## Working data
+++++

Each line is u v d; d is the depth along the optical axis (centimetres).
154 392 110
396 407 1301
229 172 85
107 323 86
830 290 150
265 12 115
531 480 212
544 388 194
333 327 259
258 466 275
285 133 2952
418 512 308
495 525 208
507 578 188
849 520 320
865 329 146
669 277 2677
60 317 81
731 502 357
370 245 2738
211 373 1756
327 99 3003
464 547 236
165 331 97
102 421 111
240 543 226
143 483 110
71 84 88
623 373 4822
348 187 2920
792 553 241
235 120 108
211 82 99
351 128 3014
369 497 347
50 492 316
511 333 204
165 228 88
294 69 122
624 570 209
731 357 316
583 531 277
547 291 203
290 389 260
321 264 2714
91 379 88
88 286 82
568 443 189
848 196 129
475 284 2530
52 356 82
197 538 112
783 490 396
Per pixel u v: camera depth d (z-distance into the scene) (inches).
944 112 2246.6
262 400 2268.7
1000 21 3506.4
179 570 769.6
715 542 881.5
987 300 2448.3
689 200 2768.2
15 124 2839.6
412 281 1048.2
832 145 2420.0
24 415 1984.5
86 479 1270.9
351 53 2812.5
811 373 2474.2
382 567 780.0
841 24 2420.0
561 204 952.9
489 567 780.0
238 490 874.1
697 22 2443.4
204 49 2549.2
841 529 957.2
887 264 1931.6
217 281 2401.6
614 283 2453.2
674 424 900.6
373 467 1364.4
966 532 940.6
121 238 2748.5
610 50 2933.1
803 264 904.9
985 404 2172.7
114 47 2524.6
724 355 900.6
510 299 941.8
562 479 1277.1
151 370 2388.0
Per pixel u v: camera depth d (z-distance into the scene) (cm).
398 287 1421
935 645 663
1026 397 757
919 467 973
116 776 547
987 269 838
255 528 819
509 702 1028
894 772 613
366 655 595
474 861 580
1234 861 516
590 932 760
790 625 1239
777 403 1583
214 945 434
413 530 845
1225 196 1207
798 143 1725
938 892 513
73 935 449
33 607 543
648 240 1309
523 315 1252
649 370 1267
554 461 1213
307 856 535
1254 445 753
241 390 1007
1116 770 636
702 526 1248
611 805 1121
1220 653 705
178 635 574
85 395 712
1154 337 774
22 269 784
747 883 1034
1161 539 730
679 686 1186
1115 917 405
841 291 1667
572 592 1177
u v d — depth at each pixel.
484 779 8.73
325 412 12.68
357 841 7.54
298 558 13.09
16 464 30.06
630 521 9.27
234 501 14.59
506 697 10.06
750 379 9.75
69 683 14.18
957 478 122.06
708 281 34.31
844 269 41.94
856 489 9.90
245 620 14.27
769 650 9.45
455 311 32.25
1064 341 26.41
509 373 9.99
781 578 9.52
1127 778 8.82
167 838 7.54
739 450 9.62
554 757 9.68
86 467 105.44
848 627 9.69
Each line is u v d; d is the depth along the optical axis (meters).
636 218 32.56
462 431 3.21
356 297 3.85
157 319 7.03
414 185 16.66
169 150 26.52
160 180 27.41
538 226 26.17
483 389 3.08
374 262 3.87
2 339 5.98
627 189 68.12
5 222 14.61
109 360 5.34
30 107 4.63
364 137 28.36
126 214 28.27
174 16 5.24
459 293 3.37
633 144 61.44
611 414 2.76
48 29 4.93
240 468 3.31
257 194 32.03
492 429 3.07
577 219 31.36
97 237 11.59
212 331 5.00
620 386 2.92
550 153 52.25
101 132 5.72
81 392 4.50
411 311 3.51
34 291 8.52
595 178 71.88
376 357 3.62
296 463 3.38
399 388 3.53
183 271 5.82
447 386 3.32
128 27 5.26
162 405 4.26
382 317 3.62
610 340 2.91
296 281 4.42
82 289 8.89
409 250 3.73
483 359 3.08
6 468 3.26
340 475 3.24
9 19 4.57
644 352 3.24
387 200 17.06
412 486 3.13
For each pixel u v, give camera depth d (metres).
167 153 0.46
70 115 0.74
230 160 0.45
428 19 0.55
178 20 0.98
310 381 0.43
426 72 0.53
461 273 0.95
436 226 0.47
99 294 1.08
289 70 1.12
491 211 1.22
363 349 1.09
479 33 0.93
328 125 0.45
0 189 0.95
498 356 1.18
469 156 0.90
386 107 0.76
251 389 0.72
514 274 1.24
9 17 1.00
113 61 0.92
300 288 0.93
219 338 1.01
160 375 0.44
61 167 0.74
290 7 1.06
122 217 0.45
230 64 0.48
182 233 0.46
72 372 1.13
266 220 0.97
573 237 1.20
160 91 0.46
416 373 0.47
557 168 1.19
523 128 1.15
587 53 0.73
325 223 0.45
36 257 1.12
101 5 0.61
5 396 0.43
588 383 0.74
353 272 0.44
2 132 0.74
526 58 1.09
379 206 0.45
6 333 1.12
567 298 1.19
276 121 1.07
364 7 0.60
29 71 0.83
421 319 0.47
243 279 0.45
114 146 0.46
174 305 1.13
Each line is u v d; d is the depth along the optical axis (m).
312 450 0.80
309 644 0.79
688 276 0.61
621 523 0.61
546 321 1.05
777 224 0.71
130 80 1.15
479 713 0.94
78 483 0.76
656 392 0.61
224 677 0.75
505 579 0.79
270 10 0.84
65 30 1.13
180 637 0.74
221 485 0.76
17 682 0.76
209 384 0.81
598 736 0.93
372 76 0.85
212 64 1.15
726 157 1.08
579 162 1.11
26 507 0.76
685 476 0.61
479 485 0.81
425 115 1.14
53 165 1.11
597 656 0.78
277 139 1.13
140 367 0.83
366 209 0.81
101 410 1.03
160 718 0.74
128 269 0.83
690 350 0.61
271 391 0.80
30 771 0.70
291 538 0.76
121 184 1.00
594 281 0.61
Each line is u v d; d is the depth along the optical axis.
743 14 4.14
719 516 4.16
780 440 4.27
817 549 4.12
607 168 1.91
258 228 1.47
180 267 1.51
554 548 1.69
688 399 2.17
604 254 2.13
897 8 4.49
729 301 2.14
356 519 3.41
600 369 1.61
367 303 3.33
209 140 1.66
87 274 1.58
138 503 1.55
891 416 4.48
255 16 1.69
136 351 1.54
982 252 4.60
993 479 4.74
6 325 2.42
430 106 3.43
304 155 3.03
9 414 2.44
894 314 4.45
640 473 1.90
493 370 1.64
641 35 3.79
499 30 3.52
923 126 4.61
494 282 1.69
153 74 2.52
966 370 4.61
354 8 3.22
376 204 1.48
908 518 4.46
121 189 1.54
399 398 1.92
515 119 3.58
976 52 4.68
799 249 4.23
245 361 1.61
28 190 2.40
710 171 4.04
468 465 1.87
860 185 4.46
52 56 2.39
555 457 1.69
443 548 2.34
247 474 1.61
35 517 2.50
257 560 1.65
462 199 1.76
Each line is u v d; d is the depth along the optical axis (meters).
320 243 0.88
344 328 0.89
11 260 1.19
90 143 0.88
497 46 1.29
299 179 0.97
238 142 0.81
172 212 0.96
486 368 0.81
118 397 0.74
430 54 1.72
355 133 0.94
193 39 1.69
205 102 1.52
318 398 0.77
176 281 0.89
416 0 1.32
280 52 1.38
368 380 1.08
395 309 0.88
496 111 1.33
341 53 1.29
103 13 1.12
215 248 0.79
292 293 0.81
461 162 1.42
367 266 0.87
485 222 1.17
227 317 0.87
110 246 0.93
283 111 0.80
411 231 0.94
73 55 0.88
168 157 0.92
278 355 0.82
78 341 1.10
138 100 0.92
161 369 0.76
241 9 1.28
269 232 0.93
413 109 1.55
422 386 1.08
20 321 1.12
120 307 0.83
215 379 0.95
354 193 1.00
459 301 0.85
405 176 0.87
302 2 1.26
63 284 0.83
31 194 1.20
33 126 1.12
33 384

+++++

## What you need to do
Return every record above exactly, line by line.

## Task output
Each line is u v d; d is the depth along the optical axis (centimetres).
154 392 110
396 407 1301
229 172 85
107 323 86
830 290 150
265 12 115
531 480 212
544 388 194
333 327 259
258 466 275
285 133 2952
418 512 308
495 525 208
507 578 188
849 520 320
865 329 146
669 277 2677
60 317 81
731 502 357
370 245 2738
211 373 1756
327 99 3003
464 547 236
165 331 97
102 421 111
240 543 226
143 483 110
71 84 88
623 373 4822
348 187 2920
792 553 241
235 120 108
211 82 99
351 128 3014
369 497 347
50 492 316
511 333 204
165 228 88
294 69 122
624 570 209
731 357 316
583 531 277
547 291 203
290 389 260
321 264 2714
91 379 88
88 286 82
568 443 189
848 196 129
475 284 2530
52 356 82
197 538 112
783 490 396
Per pixel u v: camera depth d (z-distance into the scene) (inches).
944 112 2246.6
262 400 2268.7
1000 21 3506.4
179 570 769.6
715 542 881.5
987 300 2448.3
689 200 2768.2
15 124 2839.6
412 281 1048.2
832 145 2420.0
24 415 1984.5
86 479 1270.9
351 53 2812.5
811 373 2474.2
382 567 780.0
841 24 2420.0
561 204 952.9
489 567 780.0
238 490 874.1
697 22 2443.4
204 49 2549.2
841 529 957.2
887 264 1931.6
217 281 2401.6
614 283 2453.2
674 424 900.6
373 467 1364.4
966 532 940.6
121 238 2748.5
610 50 2933.1
803 264 904.9
985 404 2172.7
114 47 2524.6
724 355 900.6
510 299 941.8
562 479 1277.1
151 370 2388.0
Per pixel u v: camera depth d (z-distance into the scene) (cm).
398 287 1421
935 645 663
1026 397 757
919 467 973
116 776 547
987 269 838
255 528 819
509 702 1028
894 772 613
366 655 595
474 861 580
1234 861 516
590 932 760
790 625 1239
777 403 1583
214 945 434
413 530 845
1225 196 1207
798 143 1725
938 892 513
73 935 449
33 607 543
648 240 1309
523 315 1252
649 370 1267
554 461 1213
307 856 535
1254 445 753
241 390 1007
1116 770 636
702 526 1248
611 805 1121
1220 653 705
178 635 574
85 395 712
1154 337 774
22 269 784
747 883 1034
1161 539 730
679 686 1186
1115 917 405
841 291 1667
572 592 1177
u v d — depth at each pixel.
484 779 8.73
325 412 12.68
357 841 7.54
298 558 13.09
16 464 30.06
630 521 9.27
234 501 14.59
506 697 10.06
750 379 9.75
69 683 14.18
957 478 122.06
708 281 34.31
844 269 41.94
856 489 9.90
245 620 14.27
769 650 9.45
455 311 32.25
1064 341 26.41
509 373 9.99
781 578 9.52
1127 778 8.82
167 838 7.54
739 450 9.62
554 757 9.68
86 467 105.44
848 627 9.69
Each line is u v d; d is the depth along the optical axis (meters).
636 218 32.56
462 431 3.21
356 297 3.85
157 319 7.03
414 185 16.66
169 150 26.52
160 180 27.41
538 226 26.17
483 389 3.08
374 262 3.87
2 339 5.98
627 189 68.12
5 222 14.61
109 360 5.34
30 107 4.63
364 137 28.36
126 214 28.27
174 16 5.24
459 293 3.37
633 144 61.44
611 414 2.76
48 29 4.93
240 468 3.31
257 194 32.03
492 429 3.07
577 219 31.36
97 237 11.59
212 331 5.00
620 386 2.92
550 153 52.25
101 132 5.72
81 392 4.50
411 311 3.51
34 291 8.52
595 178 71.88
376 357 3.62
296 463 3.38
399 388 3.53
183 271 5.82
447 386 3.32
128 27 5.26
162 405 4.26
382 317 3.62
610 340 2.91
296 281 4.42
82 289 8.89
409 250 3.73
483 359 3.08
6 468 3.26
340 475 3.24
9 19 4.57
644 352 3.24
387 200 17.06
412 486 3.13
For each pixel u v, give camera depth d (metres).
167 153 0.46
70 115 0.74
230 160 0.45
428 19 0.55
178 20 0.98
310 381 0.43
426 72 0.53
461 273 0.95
436 226 0.47
99 294 1.08
289 70 1.12
491 211 1.22
363 349 1.09
479 33 0.93
328 125 0.45
0 189 0.95
498 356 1.18
469 156 0.90
386 107 0.76
251 389 0.72
514 274 1.24
9 17 1.00
113 61 0.92
300 288 0.93
219 338 1.01
160 375 0.44
61 167 0.74
290 7 1.06
122 217 0.45
230 64 0.48
182 233 0.46
72 372 1.13
266 220 0.97
573 237 1.20
160 91 0.46
416 373 0.47
557 168 1.19
523 128 1.15
587 53 0.73
325 223 0.45
36 257 1.12
101 5 0.61
5 396 0.43
588 383 0.74
353 272 0.44
2 132 0.74
526 58 1.09
379 206 0.45
6 333 1.12
567 298 1.19
276 121 1.07
364 7 0.60
29 71 0.83
421 319 0.47
243 279 0.45
114 146 0.46
174 305 1.13
Each line is u v d; d is the depth along the optical axis (m).
312 450 0.80
309 644 0.79
688 276 0.61
621 523 0.61
546 321 1.05
777 224 0.71
130 80 1.15
479 713 0.94
78 483 0.76
656 392 0.61
224 677 0.75
505 579 0.79
270 10 0.84
65 30 1.13
180 637 0.74
221 485 0.76
17 682 0.76
209 384 0.81
598 736 0.93
372 76 0.85
212 64 1.15
726 157 1.08
579 162 1.11
26 507 0.76
685 476 0.61
479 485 0.81
425 115 1.14
53 165 1.11
597 656 0.78
277 139 1.13
140 367 0.83
366 209 0.81
101 410 1.03
160 718 0.74
128 269 0.83
690 350 0.61
271 391 0.80
30 771 0.70
291 538 0.76
121 184 1.00
594 281 0.61
Each line is u v d; d is the depth along the optical axis.
743 14 4.14
719 516 4.16
780 440 4.27
817 549 4.12
607 168 1.91
258 228 1.47
180 267 1.51
554 548 1.69
688 399 2.17
604 254 2.13
897 8 4.49
729 301 2.14
356 519 3.41
600 369 1.61
367 303 3.33
209 140 1.66
87 274 1.58
138 503 1.55
891 416 4.48
255 16 1.69
136 351 1.54
982 252 4.60
993 479 4.74
6 325 2.42
430 106 3.43
304 155 3.03
9 414 2.44
894 314 4.45
640 473 1.90
493 370 1.64
641 35 3.79
499 30 3.52
923 126 4.61
494 282 1.69
153 74 2.52
966 370 4.61
354 8 3.22
376 204 1.48
908 518 4.46
121 189 1.54
399 398 1.92
515 119 3.58
976 52 4.68
799 249 4.23
245 361 1.61
28 190 2.40
710 171 4.04
468 465 1.87
860 185 4.46
52 56 2.39
555 457 1.69
443 548 2.34
247 474 1.61
35 517 2.50
257 560 1.65
462 199 1.76
Each line is u v d; d is the depth along the optical axis (meters).
320 243 0.88
344 328 0.89
11 260 1.19
90 143 0.88
497 46 1.29
299 179 0.97
238 142 0.81
172 212 0.96
486 368 0.81
118 397 0.74
430 54 1.72
355 133 0.94
193 39 1.69
205 102 1.52
318 398 0.77
176 281 0.89
416 0 1.32
280 52 1.38
368 380 1.08
395 309 0.88
496 111 1.33
341 53 1.29
103 13 1.12
215 248 0.79
292 293 0.81
461 162 1.42
367 266 0.87
485 222 1.17
227 317 0.87
110 246 0.93
283 111 0.80
411 231 0.94
73 55 0.88
168 157 0.92
278 355 0.82
78 341 1.10
138 100 0.92
161 369 0.76
241 9 1.28
269 232 0.93
413 109 1.55
422 386 1.08
20 321 1.12
120 307 0.83
215 379 0.95
354 193 1.00
459 301 0.85
405 176 0.87
302 2 1.26
63 284 0.83
31 194 1.20
33 126 1.12
33 384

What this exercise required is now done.